──────── MATERIAL PROVIDED ────────

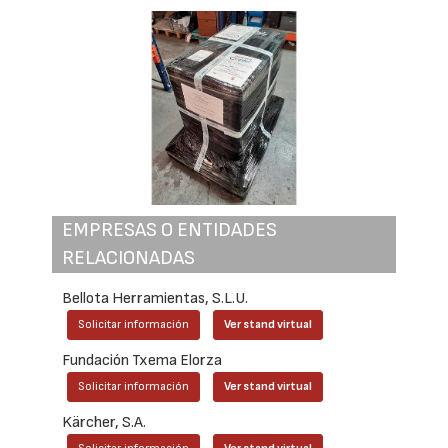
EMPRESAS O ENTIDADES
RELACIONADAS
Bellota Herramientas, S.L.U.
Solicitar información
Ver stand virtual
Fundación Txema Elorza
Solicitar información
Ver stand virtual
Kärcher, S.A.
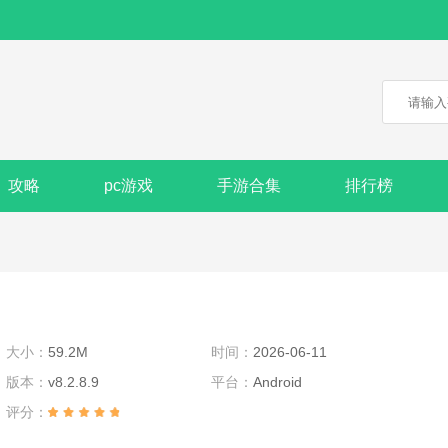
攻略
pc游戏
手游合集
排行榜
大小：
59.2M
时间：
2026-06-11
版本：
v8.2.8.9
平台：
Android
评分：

────────
──────── MATERIAL PROVIDED ────────

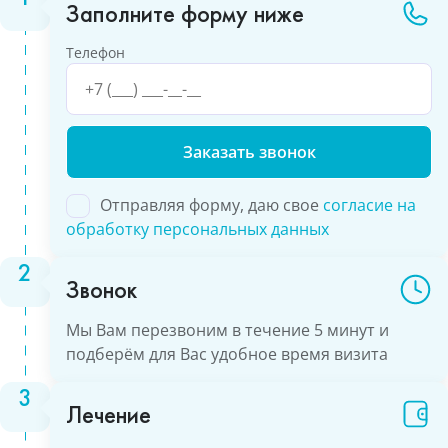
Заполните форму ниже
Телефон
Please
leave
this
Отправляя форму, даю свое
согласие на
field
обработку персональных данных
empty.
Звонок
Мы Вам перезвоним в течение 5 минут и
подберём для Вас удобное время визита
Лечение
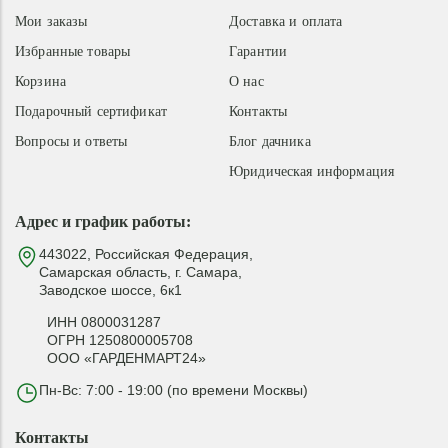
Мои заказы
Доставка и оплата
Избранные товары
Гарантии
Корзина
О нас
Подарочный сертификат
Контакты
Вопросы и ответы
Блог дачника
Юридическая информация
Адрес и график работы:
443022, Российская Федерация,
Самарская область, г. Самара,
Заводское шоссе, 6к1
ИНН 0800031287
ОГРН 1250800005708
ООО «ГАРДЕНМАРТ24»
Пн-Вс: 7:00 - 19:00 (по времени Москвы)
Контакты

────────
──────── MATERIAL PROVIDED ────────

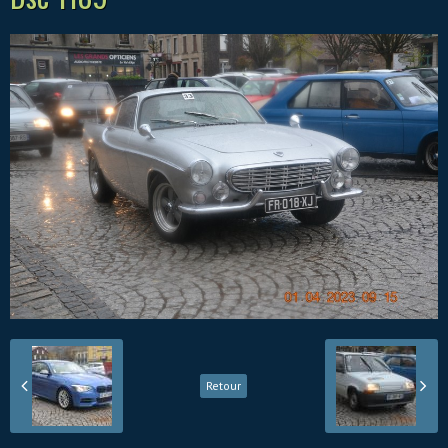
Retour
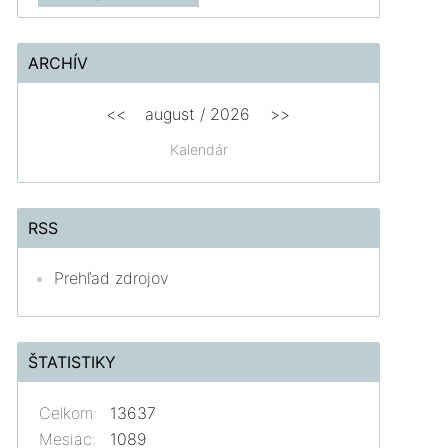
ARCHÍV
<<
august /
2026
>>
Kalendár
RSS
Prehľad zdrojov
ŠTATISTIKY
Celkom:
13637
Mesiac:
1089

────────

**PROBLEM**
Every line containing the string "форму" is required; copy each such line from the data.

**COMPLETED TASK**
Заполните форму ниже
Отправляя форму, даю свое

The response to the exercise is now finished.